2.4

Question 3

In “First Contact as a Spiritual Performance” Lutz writes, “One of the most obvious difficulties is comprehending the performances of the indigenous participants” (32). This statement contains an assumption about the nature of the article’s audience which I would like to examine. Lutz expands upon this comment by claiming, “The key and usually unremarked problem is that we have insufficient distance from our own and our ancestor’s world view.”  In this statement Lutz is demonstrating the extent of his own ‘unremarked’ assumption about his readership. By using the inclusive “we” and “our ancestors” (32) Lutz is actually excluding all non-europeans. This implicit exclusionary act betrays a certain ideological assumption about knowledge production and the institutionalization of knowledge. While Lutz’s article makes a concerted effort to promote critical self awareness on the part of the reader by emphasizing a  “defamiliarization of the familiar,” the article nonetheless reproduces certain ideas about academic authority and issues of power. The very fact that Lutz expects to be writing for an audience of european descent reveals the implicit power hierarchy present within the academic institution.  As an academic,  Lutz speaks from a position of socio-cultural authority, whose claims to knowledge also invest him with a certain claim to cultural capital. While it may be impossible to transcend such a position as an academic, it is nonetheless possible to gesture to this position of cultural authority in one’s work and to acknowledge some of the problematics that such a position entails. Perhaps an acknowledgement on Lutz’s part as to the structural inequities present in the ‘researcher- subject of study’ relationship would help to address some of the implicit assumptions in the text. This discussion makes me think of Thomas King’s commentary on postcolonial theory in Chapter 2 of The Truth about Stories.  While acknowledging the promise that postcolonial theory contains, King questions the extent to which post colonial theory actually affects the lives of colonized peoples.
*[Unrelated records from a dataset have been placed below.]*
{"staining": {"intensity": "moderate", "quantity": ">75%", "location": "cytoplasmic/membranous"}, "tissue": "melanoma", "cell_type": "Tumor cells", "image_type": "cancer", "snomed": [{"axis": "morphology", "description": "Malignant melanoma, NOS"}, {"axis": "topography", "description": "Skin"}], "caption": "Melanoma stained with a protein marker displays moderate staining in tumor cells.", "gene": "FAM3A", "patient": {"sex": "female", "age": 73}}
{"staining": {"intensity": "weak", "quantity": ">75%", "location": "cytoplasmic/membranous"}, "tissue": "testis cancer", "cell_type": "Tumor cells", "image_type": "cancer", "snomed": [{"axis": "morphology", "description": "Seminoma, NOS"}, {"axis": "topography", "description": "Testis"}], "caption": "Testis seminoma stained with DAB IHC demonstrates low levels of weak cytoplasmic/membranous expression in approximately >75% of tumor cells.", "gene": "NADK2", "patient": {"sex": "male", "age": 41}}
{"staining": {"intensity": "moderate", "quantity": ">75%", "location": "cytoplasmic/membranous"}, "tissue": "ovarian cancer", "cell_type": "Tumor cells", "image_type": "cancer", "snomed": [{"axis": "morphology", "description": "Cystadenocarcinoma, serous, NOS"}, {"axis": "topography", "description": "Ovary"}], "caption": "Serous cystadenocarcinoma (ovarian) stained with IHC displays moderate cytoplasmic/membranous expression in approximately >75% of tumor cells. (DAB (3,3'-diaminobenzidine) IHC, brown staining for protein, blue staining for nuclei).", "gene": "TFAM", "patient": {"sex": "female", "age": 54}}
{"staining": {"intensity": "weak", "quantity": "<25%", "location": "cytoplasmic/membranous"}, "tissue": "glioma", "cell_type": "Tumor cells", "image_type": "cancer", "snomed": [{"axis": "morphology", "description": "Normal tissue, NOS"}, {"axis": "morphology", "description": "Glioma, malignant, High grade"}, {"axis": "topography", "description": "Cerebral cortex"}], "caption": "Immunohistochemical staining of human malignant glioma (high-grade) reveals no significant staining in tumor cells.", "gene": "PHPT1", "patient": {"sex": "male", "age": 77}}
He writes: “I know that postcolonial studies is not a panacea for much of anything” (58).  I feel King’s comment speaks to the structural inequality that is still very much present within academia and institutionalized education.

Works Cited

King, Thomas. “You’re not the Indian I had in mind.” The truth about stories: A native narrative. Toronto, Ont: House of Anansi Press Inc, 2003. 31-60. Print.

Lutz, John. “First Contact as a Spiritual Performance: Encounters on the North American West Coast” Myth and Memory: Rethinking Stories of Indigenous-European Contact. Ed. Lutz. Vancouver: U of British Columbia P, 2007. 30-45. Print.